◆ **Required action A**:
Answer these questions from the court opinion below:
(i) Which case does the court opinion cite for the point that Spreigl testimony should be weighed after the state has offered all its non-Spreigl evidence?
(ii) On whose testimony did the state mainly rely, as the district court noted?
(iii) Under what hearsay exception did the district court admit Cain's testimony?

START Extracted text

Shadhan also argues that the Spreigl evidence was overwhelmingly prejudicial. When balancing the probative value and the prejudicial effect of Spreigl testimony, the district court "must consider how necessary the Spreigl evidence is to the state's case. Only if the other evidence is weak or inadequate, and the Spreigl evidence is needed as support for the state's burden of proof, should the trial court admit the Spreigl evidence." State v. Berry, 484 N.W.2d 14, 17 (Minn. 1992) (citations omitted). The district court should weigh these considerations and decide whether to admit Spreigl testimony after the state has offered all of its non- Spreigl evidence. Kennedy, 585 N.W.2d at 392.

Here, the district court considered the state's Spreigl evidence after the state presented its other witnesses. The district court also assessed the strength of the state's case, noting that the state relied primarily on the testimony of E.F., a juvenile witness "whose statements have many inconsistencies, including outright denial that anything occurred." The district court also instructed the jury on the limited purpose of the Spreigl evidence, both before the Spreigl witnesses testified and again at the close of trial, further reducing any potential for undue prejudice.

The events described by the Spreigl witnesses are substantially similar to the charged offense and are relevant to show Shadhan's common scheme or plan. We conclude that the district court did not abuse its discretion by admitting the state's Spreigl evidence.

II.

Shadhan next argues that the district court erred by admitting the testimony of Eileen Cain. Evidentiary rulings rest within the sound discretion of the district court, and we will not reverse absent a clear abuse of that discretion. State v. Amos, 658 N.W.2d 201, 203 (Minn. 2003). "On appeal, the appellant has the burden of establishing that the trial court abused its discretion and that appellant was thereby prejudiced." Id.

The district court admitted Cain's testimony regarding Shadhan's comment that "[E.F.] doesn't know what rape is" under the statement-against-interest exception to the hearsay prohibition. But Shadhan's out-of-court statement does not fit within this hearsay exception because the statement does not tend to subject him to criminal liability such that "a reasonable person . . . would not have made the statement unless believing it to be true." See Minn. R. Evid. 804(b)(3).

The state argues that Cain's testimony was admissible because Shadhan's out-of-court statement is not hearsay. The Minnesota Rules of Evidence exclude admissions by a party opponent from the definition of hearsay. Minn. R. Evid. 801(d)(2). A statement is an admission by a party opponent if it is "offered against a party and is . . . the party's own statement." Minn. R. Evid. 801(d)(2)(A); see State v. Taylor, 650 N.W.2d 190, 205 (Minn. 2002). Here, the state offered Shadhan's own statement against him. Cain's testimony regarding Shadhan's comment is therefore not hearsay, and the district court did not err by admitting the statement.

END Extracted text
START Raw data

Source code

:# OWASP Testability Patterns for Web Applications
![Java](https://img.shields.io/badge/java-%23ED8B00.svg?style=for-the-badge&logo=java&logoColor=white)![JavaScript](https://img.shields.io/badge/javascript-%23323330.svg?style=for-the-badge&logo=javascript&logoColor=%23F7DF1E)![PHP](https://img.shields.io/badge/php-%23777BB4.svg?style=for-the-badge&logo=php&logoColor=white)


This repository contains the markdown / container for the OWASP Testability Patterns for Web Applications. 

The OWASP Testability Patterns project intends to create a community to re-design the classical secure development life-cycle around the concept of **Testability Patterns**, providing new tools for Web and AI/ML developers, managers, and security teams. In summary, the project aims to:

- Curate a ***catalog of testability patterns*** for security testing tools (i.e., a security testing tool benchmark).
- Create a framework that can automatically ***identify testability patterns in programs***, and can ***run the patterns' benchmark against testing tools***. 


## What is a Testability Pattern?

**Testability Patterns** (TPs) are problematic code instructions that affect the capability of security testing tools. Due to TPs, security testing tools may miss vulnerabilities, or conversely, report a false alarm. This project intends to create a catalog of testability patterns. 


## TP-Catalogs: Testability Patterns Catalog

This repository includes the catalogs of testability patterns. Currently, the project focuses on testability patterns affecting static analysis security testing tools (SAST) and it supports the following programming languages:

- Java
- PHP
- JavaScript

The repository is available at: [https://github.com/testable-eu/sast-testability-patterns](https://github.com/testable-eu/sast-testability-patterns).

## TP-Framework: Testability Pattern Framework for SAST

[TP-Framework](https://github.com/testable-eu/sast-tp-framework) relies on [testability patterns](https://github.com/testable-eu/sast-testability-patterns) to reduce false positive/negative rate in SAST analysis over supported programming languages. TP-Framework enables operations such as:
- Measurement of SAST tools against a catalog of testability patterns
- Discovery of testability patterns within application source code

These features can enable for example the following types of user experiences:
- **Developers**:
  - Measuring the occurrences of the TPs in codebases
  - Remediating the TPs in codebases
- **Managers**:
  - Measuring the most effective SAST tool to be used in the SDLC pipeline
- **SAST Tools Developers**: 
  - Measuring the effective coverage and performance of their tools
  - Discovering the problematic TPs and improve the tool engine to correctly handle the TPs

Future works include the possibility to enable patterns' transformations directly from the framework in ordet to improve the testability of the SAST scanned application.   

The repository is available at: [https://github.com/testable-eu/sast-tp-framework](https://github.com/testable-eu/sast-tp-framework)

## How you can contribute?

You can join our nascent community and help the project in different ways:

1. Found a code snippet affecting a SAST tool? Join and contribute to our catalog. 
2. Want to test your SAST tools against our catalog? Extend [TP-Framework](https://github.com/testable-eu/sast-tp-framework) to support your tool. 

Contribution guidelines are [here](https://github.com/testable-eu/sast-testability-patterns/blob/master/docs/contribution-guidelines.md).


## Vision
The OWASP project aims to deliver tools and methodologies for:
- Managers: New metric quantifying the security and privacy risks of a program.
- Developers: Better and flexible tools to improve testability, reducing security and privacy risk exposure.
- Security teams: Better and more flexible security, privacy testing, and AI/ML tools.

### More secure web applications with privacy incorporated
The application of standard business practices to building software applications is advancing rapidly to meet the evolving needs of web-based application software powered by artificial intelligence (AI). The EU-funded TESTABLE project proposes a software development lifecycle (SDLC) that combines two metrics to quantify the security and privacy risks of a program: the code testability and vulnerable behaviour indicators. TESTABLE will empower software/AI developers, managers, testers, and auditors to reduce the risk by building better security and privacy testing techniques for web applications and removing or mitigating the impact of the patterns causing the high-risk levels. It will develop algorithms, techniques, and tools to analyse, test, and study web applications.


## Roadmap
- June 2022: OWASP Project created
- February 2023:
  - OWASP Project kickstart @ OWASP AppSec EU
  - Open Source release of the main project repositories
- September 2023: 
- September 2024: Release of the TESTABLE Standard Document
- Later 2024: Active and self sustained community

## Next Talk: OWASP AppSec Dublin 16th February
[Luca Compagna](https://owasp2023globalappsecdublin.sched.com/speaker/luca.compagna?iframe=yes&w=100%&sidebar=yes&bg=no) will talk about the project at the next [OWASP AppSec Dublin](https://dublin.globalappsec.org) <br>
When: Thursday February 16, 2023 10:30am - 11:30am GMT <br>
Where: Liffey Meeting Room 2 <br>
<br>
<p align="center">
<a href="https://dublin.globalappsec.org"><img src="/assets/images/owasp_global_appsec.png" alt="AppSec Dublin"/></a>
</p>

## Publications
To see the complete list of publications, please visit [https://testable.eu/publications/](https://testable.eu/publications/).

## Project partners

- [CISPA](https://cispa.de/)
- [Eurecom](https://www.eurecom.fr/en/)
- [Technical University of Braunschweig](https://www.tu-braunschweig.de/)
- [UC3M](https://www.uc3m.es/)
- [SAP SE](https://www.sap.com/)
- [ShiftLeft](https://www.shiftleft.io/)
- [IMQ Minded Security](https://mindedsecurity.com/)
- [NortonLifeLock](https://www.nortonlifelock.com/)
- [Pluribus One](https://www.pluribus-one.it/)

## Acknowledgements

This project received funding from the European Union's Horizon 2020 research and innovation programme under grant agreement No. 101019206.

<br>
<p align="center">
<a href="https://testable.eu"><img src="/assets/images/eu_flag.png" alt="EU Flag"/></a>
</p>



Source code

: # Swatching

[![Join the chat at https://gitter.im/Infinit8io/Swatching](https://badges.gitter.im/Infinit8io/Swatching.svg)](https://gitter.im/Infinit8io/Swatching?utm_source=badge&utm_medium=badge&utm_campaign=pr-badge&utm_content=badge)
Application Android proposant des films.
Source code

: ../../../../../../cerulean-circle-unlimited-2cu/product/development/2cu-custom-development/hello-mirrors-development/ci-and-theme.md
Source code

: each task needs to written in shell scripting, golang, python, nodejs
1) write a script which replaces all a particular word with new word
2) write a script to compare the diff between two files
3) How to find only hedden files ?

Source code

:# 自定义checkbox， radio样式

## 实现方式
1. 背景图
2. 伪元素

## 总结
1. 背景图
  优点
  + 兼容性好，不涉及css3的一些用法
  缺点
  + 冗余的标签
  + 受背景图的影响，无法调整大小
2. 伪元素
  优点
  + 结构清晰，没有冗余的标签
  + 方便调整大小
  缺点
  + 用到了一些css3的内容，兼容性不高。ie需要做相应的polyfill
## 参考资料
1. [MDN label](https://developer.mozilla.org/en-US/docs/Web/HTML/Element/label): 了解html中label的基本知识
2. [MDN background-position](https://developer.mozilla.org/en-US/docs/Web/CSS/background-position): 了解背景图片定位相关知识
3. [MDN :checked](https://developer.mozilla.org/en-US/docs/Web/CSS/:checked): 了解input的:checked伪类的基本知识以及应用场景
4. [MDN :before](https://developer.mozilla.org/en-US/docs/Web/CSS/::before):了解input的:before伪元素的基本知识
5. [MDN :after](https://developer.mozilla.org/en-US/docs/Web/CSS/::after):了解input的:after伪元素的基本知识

END Raw data

◆ **Required action B**:
Take the listing from its first line through the line containing "## What is a Testability Pattern?", and write that part out again with "developers" changed to "programmers", leaving everything else as it is.

◆ **Exercise output A**:
(i) Kennedy, 585 N.W.2d at 392.
(ii) E.F., a juvenile witness.
(iii) The statement-against-interest exception.

◆ **Exercise output B**:
Source code

:# OWASP Testability Patterns for Web Applications
![Java](https://img.shields.io/badge/java-%23ED8B00.svg?style=for-the-badge&logo=java&logoColor=white)![JavaScript](https://img.shields.io/badge/javascript-%23323330.svg?style=for-the-badge&logo=javascript&logoColor=%23F7DF1E)![PHP](https://img.shields.io/badge/php-%23777BB4.svg?style=for-the-badge&logo=php&logoColor=white)


This repository contains the markdown / container for the OWASP Testability Patterns for Web Applications. 

The OWASP Testability Patterns project intends to create a community to re-design the classical secure development life-cycle around the concept of **Testability Patterns**, providing new tools for Web and AI/ML programmers, managers, and security teams. In summary, the project aims to:

- Curate a ***catalog of testability patterns*** for security testing tools (i.e., a security testing tool benchmark).
- Create a framework that can automatically ***identify testability patterns in programs***, and can ***run the patterns' benchmark against testing tools***. 


## What is a Testability Pattern?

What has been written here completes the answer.